*Required work*: If a line in the following entries contains the string "down", it counts toward the total; report only that total.
Recorded data section start
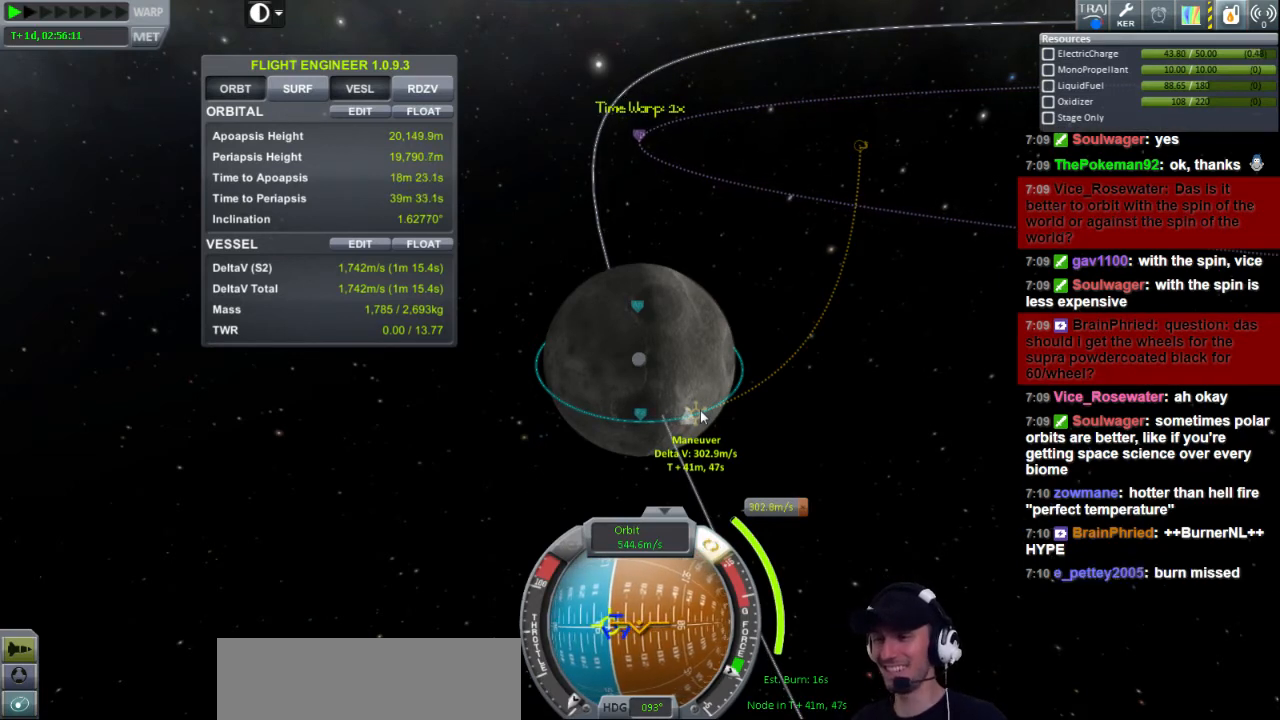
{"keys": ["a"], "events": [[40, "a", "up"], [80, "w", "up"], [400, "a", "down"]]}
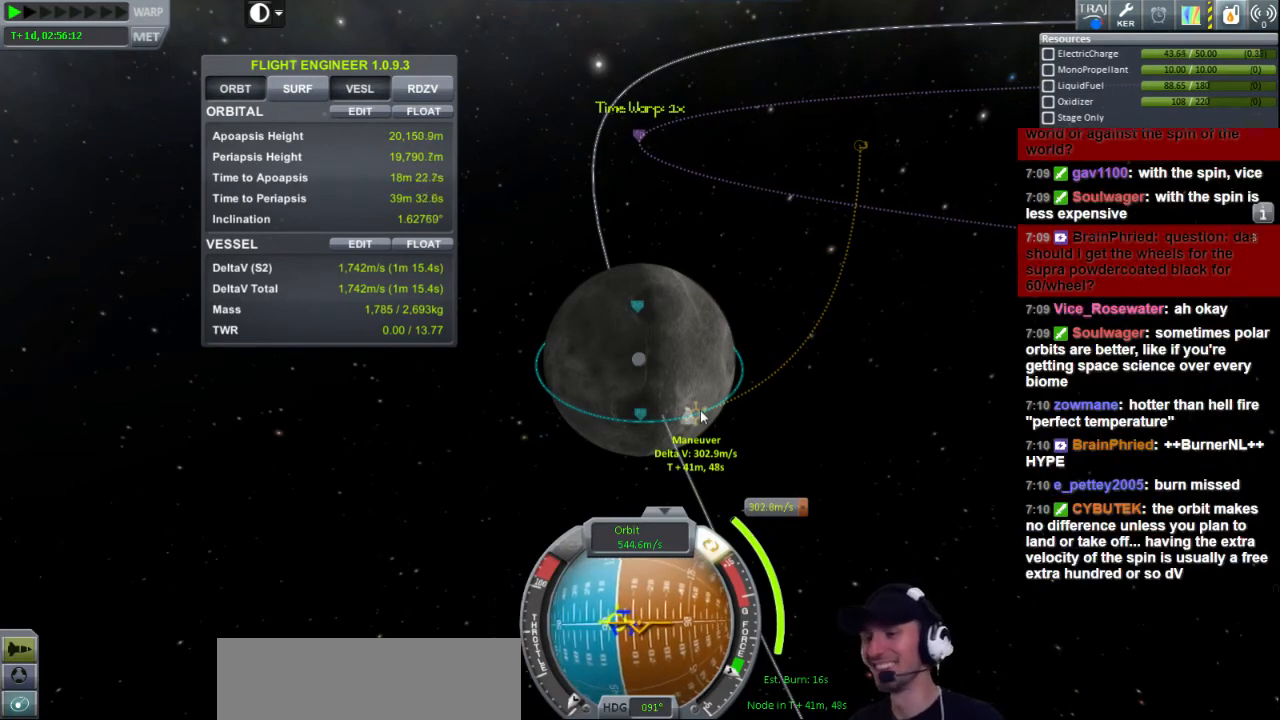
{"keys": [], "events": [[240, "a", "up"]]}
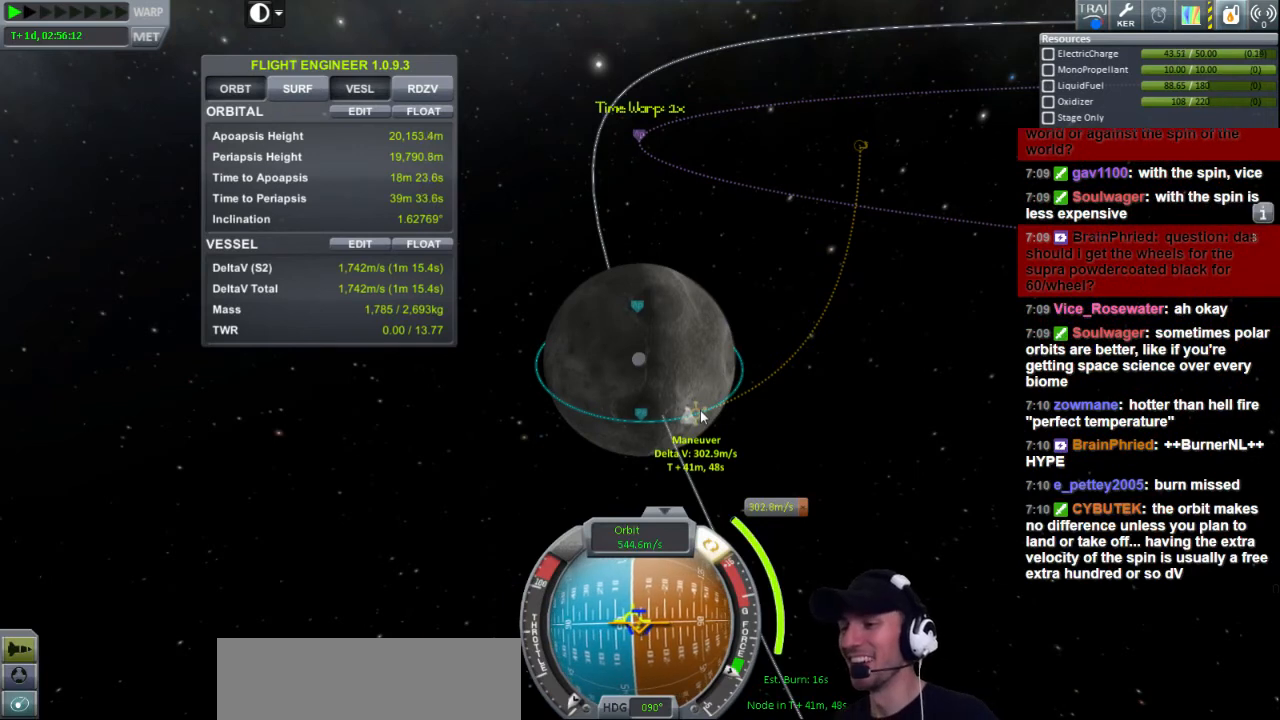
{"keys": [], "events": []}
Recorded data section end
Recorded data section start
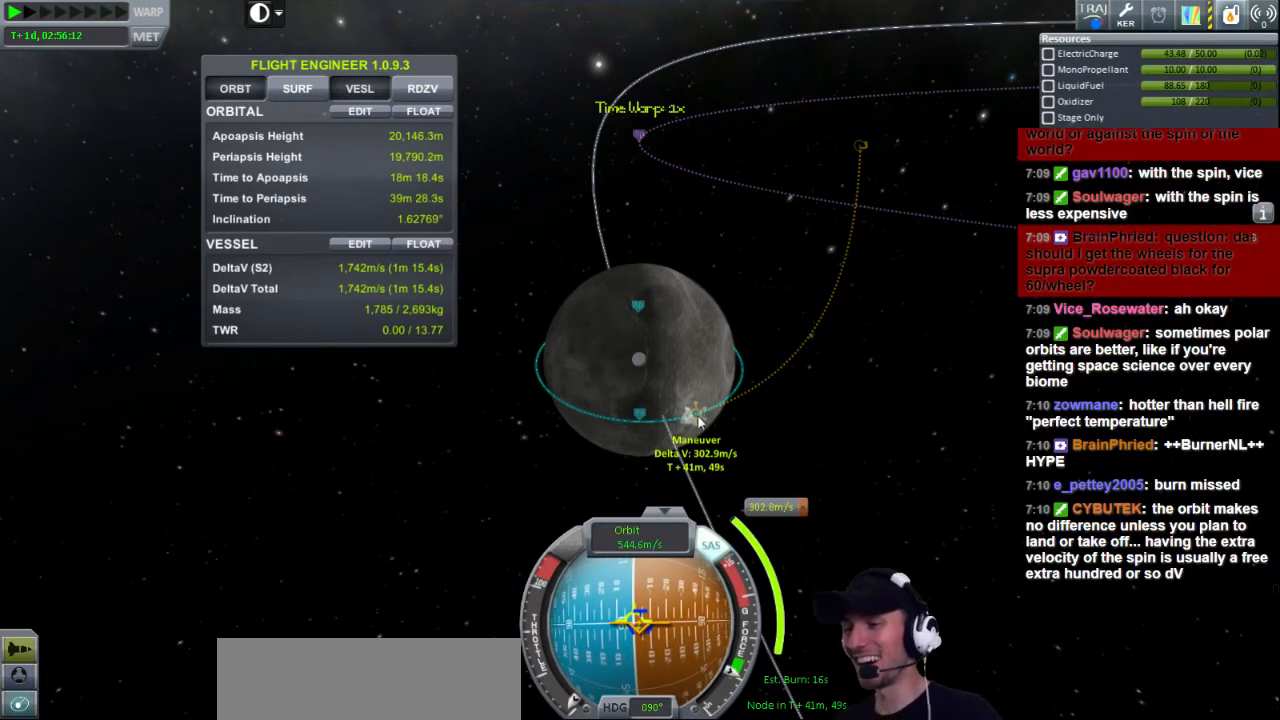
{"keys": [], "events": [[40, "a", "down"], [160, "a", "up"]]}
Recorded data section end
*Solution for this task*: 2